O cartão da cliente número 1 enfim pegou, o casal na fila começou a ser atendido, o homem pôs sua cesta em cima do balcão, a quarta pessoa manteve a distância e a quinta pessoa desistiu de esperar. O pretzels raspou em sua garganta e seus olhos se esbugalharam, deixando que o aperitivo caísse de sua mão junto aos seus joelhos.

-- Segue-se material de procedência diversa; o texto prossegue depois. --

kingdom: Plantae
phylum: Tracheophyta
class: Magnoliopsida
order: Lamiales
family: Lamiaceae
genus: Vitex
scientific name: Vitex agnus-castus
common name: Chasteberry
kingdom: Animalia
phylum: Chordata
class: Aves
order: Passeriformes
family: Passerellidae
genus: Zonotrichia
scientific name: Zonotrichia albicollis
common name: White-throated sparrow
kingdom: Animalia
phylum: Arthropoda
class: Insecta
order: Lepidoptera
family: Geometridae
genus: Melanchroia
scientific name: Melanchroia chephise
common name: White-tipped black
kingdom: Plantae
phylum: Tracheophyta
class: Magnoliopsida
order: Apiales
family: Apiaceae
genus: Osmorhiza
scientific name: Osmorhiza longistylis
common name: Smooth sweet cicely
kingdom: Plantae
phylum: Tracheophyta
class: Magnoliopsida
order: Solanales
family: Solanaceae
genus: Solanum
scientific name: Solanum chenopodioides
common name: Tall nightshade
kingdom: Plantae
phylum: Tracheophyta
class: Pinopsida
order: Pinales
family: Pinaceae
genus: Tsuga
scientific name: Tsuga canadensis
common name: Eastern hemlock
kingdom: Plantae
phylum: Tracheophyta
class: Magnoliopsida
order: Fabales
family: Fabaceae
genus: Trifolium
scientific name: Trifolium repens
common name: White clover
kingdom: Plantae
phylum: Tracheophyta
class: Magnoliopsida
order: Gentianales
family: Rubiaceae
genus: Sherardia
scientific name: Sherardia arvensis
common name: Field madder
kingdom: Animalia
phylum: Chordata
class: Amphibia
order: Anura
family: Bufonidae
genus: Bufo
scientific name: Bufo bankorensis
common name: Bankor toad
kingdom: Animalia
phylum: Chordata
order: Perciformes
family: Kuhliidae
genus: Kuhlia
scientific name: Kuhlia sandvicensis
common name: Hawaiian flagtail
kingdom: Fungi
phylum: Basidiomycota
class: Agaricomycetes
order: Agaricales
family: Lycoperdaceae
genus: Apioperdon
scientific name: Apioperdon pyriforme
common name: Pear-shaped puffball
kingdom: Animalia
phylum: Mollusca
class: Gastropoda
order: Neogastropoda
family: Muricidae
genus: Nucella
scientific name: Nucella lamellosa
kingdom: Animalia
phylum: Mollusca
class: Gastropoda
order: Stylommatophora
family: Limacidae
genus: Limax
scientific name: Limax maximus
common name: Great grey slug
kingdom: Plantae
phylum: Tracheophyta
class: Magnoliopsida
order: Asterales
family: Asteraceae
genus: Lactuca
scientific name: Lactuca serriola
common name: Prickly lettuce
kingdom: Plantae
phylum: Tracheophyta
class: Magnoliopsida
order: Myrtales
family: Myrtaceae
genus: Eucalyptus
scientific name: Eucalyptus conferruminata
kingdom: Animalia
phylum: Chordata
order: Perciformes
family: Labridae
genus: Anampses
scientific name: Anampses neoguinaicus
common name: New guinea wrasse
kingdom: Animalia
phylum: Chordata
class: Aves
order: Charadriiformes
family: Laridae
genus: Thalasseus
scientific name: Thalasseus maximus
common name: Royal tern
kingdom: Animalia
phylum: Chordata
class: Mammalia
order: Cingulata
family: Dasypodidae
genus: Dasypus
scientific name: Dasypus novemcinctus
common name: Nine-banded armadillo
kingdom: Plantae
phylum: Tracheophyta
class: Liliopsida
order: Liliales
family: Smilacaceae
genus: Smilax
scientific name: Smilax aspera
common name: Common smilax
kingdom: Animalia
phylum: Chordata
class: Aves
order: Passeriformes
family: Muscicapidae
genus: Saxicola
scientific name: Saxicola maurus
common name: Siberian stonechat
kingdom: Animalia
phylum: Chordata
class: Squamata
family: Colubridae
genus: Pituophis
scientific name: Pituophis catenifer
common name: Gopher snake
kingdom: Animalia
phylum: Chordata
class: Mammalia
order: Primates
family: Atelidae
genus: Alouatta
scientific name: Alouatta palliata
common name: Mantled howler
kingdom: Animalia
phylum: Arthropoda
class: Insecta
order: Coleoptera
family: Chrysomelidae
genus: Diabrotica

Ele torneou o pescoço com as palmas e depois desceu para o peito.

Ele estava tendo um infarto.

Gritavam por ajuda mas ninguém queria ajudá-lo pois ele estava sujo, e eu deixei a minha cesta de geleias de pêssego cair no chão para fazer uma massagem cardíaca até que alguém agisse como um ser humano e chamasse uma ambulância. Eu era muito franzina, meus braços eram extremamente finos e por mais que eu pusesse toda a força de meu corpo, parecia não adiantar. Todos me olhavam ansiosa para reanimá-lo, com a respiração casta exalando de minha boca, apreensiva e agoniada. Ele poderia sim morrer, mas não sem antes de ter dado todos os meus esforços.

As sirenes da ambulância chiaram ao lado de fora ao mesmo tempo que o homem deu uma longa lufada. Eu tinha conseguido amenizar o seu infarto. Os paramédicos me afastaram e o colocaram na maca, dando os primeiros atendimentos para que ele começasse a reagir. Um dos socorristas me parabenizou pela coragem e disse que se eu não tivesse interferido, ele não teria sobrevivido até a chegada da ambulância. Me aplaudiram no mercado e eu só queria mandar todos à merda.